Amid the incessant talk of Trump “inevitability," voters' verdicts seem to be telling a rather different story. For the week including "Super Tuesday" and "Super Saturday," Donald Trump won 300 delegates (40 percent of the 750 delegates allotted across those 15 states and Puerto Rico), while Ted Cruz won 283 delegates (38 percent). In other words, Cruz won 94 percent as many delegates during "Super Week" as Trump did.
Marco Rubio won 135 delegates during the week (18 percent of the week's total), and John Kasich won 29 delegates (4 percent). Ben Carson, now out of the race, won 3 delegates (0.4 percent).

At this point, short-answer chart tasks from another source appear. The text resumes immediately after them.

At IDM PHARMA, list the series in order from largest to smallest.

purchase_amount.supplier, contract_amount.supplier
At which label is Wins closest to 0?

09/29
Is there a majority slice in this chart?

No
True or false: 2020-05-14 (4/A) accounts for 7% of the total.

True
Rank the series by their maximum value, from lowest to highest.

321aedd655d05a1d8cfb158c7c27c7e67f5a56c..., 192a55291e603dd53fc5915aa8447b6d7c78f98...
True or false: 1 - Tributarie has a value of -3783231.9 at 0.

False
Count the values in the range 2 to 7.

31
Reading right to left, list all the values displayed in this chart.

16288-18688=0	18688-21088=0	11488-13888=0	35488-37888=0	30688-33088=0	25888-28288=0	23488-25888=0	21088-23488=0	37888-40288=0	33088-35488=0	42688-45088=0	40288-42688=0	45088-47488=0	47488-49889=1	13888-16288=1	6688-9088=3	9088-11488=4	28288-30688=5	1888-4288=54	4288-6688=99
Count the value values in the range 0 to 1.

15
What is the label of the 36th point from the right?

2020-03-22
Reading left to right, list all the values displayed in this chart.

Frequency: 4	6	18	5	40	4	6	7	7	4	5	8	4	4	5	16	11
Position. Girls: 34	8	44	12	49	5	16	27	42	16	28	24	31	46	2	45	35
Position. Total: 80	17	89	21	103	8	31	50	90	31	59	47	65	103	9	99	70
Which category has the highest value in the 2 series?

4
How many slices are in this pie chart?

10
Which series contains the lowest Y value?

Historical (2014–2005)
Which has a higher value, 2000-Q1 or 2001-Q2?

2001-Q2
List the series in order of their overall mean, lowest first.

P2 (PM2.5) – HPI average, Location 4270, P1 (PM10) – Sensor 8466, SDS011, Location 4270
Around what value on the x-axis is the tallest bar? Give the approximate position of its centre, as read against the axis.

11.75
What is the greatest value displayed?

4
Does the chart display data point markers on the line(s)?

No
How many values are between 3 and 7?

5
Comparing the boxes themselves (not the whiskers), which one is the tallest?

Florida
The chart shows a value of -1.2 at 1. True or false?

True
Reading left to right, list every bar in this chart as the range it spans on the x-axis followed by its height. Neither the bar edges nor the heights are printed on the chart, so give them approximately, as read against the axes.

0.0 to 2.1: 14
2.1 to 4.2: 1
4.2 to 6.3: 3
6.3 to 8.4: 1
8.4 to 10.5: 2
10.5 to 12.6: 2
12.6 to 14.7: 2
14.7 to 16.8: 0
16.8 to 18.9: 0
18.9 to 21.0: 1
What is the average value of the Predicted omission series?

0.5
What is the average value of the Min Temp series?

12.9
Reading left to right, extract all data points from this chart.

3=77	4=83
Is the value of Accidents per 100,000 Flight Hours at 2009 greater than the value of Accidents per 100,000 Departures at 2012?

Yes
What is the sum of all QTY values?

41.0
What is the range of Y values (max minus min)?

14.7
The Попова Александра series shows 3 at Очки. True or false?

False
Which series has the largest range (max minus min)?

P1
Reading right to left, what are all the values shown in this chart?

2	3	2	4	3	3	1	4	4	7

On "Super Saturday" alone, Cruz won more delegates than Trump did—69 to 53 (with 5 delegates from Louisiana still to be allotted).
Trump's percentage of the vote for the week doesn't make him appear any more inevitable than his delegate tally does. For the week, Trump won 35 percent of the vote, Cruz 30 percent, Rubio 22 percent, and Kasich 7 percent. (Other candidates, mostly Carson, won the remainder.)
Granted, the week featured a primary in Cruz's home state of Texas, an obvious advantage for the Texas senator. But in addition to winning the Lone Star State by an impressive 17 points, Cruz—who got more votes than Rubio even outside of Texas—also won Oklahoma, Alaska, Kansas, and Maine. In addition, he beat Trump in Minnesota (which Rubio won) and finished within less than 5 percentage points of him in Arkansas, Kentucky, and Louisiana.
In the week's 15 states, Trump collected 9 gold medals (for first-place finishes) and 5 silvers (for second-place finishes), Cruz won 5 golds and 6 silvers, Rubio won 1 gold and 2 silvers (plus his win in a territory), and Kasich won 2 silvers.
All in all, through the first 19 states (leaving 31 to go, of course) and Puerto Rico, Trump won 34 percent of the vote to Cruz's 29 percent, Rubio's 21 percent, Kasich's 7 percent, and other candidates' 9 percent. Across those 19 states and one territory, Trump won 44 percent of the delegates to Cruz's 34 percent, Rubio's 17 percent, Kasich's 4 percent, and other candidates' 1 percent.
There has been a lot of talk that if Trump wins both Florida and Ohio (both winner-take-all states) a little over a week from now, he'll then be "unstoppable." But if one were to add in all of Florida's and Ohio's delegates to Trump's tally now, giving him 14 wins in the first 21 states, he would still have won only 53 percent of the delegates to date—meaning he'd still have to win about 48 percent of the delegates across the remaining 29 states.
Why would anyone think it's inevitable that Trump would be able to do so? Especially since the same people who make this claim have generally been saying that the best way to stop Trump is to get the race down to two candidates. Across most of those 29 states (22 of them, to be exact), a two-candidate race is presumably what they'd have.